The PTC, which adds a critical $0.018/kWh to the sales price of each kilowatt hour of wind power, is available to private business with a tax liability. The REPI is a similar sized incentive for non-profit owners of wind farms, such as public utilities, that are not taxed. To date, the financial viability of nearly all wind projects has been dependent on one or another of these credits.
With a timely extension of the PTC, a series of states are likely to see their generation of wind power soar. The big winners will be Washington in the Northwest, where as much as 321 MW is proposed, and California and Kansas, each with 200 MW in the pipeline. States with more than 100 MW in development for 2004 are Iowa, Maryland, Minnesota and Wisconsin. Less advanced are about another 800 MW of projects that, with a seamless PTC extension, may have made it into the pipeline -- but now that is highly unlikely.
Among the major players with projects up for 2004 are FPL Energy, which has 400 MW planned, and Navitas Energy, with 160 MW in the pipeline. They are continuing pre-construction activities, based on a belief that the PTC will be extended early enough this year to make projects feasible. Work by developers who need outside capital, but are unable to get it without the guarantee of PTC payments, could come to a standstill, however.

****************

WORK ORDER 1:
List every U.S. state named in the wind power tax credit passage.
WORK ORDER 2:
Answer these from the wind power tax credit passage:
(a) How much does the PTC add to the sales price of each kilowatt hour of wind power?
(b) How many MW of wind power are proposed in Washington?
(c) How many MW does FPL Energy have planned?
WORK ORDER 3:
Reproduce the wind power tax credit passage between "Among the major" and "a standstill, however.", inclusive.

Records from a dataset
****************

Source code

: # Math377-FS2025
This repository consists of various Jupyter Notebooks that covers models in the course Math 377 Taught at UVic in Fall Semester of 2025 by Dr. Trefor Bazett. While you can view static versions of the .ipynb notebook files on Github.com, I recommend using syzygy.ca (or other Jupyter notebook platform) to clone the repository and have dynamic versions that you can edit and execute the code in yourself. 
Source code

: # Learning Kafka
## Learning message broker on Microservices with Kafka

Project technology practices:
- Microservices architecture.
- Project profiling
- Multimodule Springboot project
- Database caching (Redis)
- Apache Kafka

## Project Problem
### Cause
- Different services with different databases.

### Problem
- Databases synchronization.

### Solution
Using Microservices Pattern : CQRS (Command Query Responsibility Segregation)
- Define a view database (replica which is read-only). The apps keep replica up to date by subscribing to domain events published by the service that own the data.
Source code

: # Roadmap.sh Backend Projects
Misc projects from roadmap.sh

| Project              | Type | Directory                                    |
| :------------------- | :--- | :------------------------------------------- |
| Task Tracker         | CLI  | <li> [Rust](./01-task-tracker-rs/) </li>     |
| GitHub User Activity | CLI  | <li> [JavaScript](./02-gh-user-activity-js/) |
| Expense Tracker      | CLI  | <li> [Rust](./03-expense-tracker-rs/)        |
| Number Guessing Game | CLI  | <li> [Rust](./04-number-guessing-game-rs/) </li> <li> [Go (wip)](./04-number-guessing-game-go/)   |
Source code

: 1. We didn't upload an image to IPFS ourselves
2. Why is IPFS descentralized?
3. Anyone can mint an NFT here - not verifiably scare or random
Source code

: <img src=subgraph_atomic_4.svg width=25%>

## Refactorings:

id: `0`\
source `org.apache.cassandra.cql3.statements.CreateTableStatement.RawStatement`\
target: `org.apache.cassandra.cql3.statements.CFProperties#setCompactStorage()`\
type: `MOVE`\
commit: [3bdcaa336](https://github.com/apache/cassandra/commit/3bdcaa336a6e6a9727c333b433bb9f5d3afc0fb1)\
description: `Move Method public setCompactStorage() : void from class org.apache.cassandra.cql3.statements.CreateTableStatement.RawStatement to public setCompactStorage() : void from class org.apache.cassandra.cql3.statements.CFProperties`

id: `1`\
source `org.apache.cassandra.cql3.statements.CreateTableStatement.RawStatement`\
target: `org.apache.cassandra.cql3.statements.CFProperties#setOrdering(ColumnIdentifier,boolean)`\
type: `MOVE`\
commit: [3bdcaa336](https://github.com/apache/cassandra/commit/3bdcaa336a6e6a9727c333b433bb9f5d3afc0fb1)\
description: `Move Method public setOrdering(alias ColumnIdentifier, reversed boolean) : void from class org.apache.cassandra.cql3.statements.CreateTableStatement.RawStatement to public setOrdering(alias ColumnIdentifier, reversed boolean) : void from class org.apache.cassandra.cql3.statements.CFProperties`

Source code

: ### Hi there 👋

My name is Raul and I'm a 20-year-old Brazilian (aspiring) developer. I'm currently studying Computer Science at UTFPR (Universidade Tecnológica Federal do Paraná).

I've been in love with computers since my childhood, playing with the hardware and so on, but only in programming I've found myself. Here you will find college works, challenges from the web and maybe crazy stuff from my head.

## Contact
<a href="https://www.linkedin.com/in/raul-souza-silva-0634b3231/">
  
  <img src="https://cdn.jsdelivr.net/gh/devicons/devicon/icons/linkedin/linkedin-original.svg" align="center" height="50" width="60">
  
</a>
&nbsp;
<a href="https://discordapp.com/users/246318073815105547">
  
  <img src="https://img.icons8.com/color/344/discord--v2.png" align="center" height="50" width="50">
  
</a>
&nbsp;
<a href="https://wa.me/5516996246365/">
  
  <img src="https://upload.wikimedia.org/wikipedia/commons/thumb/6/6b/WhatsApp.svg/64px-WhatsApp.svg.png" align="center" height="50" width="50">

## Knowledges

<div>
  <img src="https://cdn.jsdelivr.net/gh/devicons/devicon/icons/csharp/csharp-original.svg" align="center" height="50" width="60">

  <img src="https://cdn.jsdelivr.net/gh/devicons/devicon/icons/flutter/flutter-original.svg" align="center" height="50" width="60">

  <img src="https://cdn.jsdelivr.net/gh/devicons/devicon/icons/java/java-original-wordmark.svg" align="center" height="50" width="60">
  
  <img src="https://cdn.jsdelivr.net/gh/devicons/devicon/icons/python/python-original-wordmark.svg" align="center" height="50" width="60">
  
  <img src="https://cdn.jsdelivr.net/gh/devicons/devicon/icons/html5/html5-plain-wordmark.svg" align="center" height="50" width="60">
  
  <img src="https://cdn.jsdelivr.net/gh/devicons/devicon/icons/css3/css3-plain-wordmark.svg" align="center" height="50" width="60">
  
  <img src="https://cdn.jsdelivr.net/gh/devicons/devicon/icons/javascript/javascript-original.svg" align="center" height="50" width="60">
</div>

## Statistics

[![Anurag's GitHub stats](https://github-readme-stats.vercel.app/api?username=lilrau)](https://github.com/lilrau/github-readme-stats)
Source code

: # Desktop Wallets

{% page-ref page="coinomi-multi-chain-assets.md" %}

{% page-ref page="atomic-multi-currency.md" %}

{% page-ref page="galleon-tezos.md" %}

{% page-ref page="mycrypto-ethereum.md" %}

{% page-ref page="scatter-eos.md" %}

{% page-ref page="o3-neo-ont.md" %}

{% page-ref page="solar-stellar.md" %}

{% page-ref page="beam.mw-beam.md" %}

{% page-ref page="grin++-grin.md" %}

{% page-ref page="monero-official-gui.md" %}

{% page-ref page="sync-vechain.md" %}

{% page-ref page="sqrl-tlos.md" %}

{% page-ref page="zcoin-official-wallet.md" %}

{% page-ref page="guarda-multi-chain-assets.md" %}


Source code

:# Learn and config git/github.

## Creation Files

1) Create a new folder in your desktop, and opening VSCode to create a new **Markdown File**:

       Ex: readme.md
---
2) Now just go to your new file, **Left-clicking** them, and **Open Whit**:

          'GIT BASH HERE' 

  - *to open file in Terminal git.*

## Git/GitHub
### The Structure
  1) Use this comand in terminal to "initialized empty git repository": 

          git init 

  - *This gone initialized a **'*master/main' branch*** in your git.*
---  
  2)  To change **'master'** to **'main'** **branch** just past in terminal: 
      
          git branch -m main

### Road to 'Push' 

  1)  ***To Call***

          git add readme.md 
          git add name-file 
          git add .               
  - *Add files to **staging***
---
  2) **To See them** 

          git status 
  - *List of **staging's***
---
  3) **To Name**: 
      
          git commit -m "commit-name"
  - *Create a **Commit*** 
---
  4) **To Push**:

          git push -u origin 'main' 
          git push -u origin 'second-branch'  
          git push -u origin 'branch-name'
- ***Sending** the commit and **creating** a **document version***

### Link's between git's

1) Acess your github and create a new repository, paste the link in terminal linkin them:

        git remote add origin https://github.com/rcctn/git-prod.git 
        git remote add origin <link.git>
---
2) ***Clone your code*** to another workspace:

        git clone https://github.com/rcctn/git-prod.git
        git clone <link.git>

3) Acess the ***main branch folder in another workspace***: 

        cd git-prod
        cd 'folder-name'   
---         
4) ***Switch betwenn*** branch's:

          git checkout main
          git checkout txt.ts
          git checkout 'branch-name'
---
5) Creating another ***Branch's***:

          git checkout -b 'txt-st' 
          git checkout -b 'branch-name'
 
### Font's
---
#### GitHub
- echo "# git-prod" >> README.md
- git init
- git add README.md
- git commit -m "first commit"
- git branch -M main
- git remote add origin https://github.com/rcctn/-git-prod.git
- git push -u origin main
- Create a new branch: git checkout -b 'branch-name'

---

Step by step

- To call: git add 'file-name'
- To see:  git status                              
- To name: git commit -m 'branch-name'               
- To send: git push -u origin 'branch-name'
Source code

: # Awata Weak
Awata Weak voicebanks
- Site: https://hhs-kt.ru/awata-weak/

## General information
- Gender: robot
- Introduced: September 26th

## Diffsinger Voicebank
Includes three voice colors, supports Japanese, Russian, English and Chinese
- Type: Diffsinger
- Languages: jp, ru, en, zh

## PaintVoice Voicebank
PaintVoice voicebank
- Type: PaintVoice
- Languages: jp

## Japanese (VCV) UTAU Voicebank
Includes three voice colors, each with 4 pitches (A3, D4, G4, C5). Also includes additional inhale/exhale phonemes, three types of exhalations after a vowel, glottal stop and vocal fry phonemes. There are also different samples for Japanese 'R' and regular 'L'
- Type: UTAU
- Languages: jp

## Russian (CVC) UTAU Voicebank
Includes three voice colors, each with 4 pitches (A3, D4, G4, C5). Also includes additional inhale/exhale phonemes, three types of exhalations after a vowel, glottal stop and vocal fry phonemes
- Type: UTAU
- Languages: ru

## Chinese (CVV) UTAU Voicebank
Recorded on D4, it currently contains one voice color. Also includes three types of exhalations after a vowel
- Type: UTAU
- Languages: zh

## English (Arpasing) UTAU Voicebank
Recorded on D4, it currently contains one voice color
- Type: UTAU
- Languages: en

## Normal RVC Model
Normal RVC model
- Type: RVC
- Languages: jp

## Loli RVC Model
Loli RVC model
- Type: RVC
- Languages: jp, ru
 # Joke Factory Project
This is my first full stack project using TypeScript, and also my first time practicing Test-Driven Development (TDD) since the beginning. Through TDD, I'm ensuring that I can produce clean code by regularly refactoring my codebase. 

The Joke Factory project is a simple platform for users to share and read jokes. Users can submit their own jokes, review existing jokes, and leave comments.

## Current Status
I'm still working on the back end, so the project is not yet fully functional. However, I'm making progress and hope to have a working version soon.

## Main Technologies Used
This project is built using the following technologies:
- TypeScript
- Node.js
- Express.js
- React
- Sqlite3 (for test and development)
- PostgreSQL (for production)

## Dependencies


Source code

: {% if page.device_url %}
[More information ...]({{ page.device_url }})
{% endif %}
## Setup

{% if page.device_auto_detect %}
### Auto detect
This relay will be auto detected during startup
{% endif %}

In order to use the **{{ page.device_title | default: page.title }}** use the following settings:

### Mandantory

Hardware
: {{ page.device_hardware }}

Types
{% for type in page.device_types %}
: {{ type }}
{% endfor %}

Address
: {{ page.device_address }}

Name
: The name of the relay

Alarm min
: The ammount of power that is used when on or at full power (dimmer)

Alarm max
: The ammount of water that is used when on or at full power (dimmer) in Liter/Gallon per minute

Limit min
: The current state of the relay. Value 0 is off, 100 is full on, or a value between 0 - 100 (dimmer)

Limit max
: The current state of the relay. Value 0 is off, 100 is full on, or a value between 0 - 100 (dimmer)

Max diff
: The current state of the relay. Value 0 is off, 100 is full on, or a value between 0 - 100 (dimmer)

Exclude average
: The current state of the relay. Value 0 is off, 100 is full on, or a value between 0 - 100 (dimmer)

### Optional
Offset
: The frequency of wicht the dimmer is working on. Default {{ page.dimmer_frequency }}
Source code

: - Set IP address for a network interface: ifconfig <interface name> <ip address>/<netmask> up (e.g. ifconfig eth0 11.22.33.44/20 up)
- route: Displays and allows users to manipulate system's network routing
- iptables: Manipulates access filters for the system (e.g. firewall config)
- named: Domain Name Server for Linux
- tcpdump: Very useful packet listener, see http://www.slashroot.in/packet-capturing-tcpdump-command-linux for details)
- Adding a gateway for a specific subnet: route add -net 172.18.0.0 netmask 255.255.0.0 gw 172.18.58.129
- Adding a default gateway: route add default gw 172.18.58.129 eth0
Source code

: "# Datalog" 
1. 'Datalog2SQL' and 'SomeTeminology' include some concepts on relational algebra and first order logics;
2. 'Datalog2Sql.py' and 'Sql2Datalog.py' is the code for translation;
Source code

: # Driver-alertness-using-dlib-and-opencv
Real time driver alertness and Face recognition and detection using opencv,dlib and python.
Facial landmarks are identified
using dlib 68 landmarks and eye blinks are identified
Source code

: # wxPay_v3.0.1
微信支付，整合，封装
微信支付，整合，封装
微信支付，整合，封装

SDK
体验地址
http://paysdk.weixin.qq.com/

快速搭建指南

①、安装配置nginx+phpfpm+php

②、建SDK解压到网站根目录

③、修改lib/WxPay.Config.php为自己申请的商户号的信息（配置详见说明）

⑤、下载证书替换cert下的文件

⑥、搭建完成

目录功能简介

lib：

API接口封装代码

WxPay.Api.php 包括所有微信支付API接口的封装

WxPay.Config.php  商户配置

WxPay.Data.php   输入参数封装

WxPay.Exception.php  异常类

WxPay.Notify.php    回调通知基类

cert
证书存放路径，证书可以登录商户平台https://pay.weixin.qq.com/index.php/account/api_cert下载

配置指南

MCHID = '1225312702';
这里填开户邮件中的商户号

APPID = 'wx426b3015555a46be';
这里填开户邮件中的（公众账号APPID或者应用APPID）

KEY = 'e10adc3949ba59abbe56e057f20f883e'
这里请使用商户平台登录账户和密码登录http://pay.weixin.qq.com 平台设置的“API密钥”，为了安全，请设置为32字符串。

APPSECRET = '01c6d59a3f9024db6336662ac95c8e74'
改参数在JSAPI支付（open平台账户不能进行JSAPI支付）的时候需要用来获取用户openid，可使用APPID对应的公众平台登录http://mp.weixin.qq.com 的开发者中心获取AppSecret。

****************

TASK ANSWER 1:
Washington, California, Kansas, Iowa, Maryland, Minnesota, Wisconsin

TASK ANSWER 2:
(a) $0.018/kWh
(b) As much as 321 MW
(c) 400 MW

TASK ANSWER 3:
Among the major players with projects up for 2004 are FPL Energy, which has 400 MW planned, and Navitas Energy, with 160 MW in the pipeline. They are continuing pre-construction activities, based on a belief that the PTC will be extended early enough this year to make projects feasible. Work by developers who need outside capital, but are unable to get it without the guarantee of PTC payments, could come to a standstill, however.